Sharding

Database sharding is a horizontal scaling technique in [database management] that involves partitioning (splitting) one large database into multiple smaller databases, called shards. The shards are then distributed across multiple [nodes], each responsible for handling a specific subset of the overall data.

By distributing data across multiple nodes, sharding balances load across multiple nodes, reducing [load] and risk on any single node. This improves system performance, availability, and scalability.

Trade-offs include increased complexity in the system design, new challenges for joining data across shards, and the potential for hot spots that can be solved only through tricky data rebalancing.

Database sharding is commonly used in situations where a single database can no longer be sufficiently scaled vertically. Sharding is one of the two main methods for scaling databases. The other is replication.

Database partitioning methods

There are three main partitioning methods:

  • Horizontal sharding, which partitions rows of a table across multiple databases.

  • Vertical sharding, which partitions columns of a table across multiple databases. Columns that are closely related and frequently accessed together tend to be stored in the same shard, so reducing the need for cross-shard joins, and helping to categorize shards by the features they represent.

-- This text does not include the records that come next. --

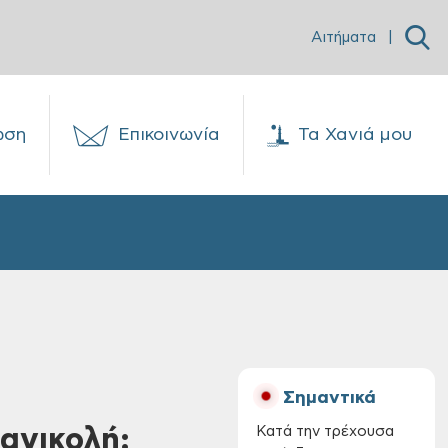
Αιτήματα
|
ωση
Επικοινωνία
Τα Χανιά μου
Σημαντικά
ανικολή:
Κατά την τρέχουσα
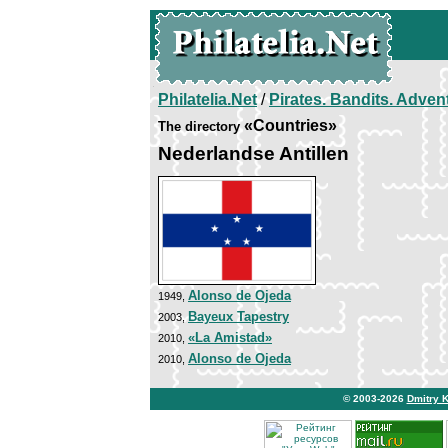
Philatelia.Net
/
Pirates. Bandits. Adven
«Countries»
The directory
Nederlandse Antillen
Alonso de Ojeda
1949,
Bayeux Tapestry
2003,
«La Amistad»
2010,
Alonso de Ojeda
2010,
© 2003-2026
Dmitry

  • Directory-based partitioning, which uses a lookup service or lookup table to determine where data is stored, so abstracting the partitioning scheme.

Partitioning techniques

Partitioning can be done on various criteria:

  • Hash partitioning, which applies a hash function to a key or attribute to determine which partition the data is stored in. consistent hashing is a common implementation technique.

  • List partitioning, in which each partition is assigned a list of values, storing data based on which list its key belongs to.

  • Round robin partitioning, in which data is distributed evenly across partitions in a circular order.

  • Composite partitioning combines two or more partitioning methods.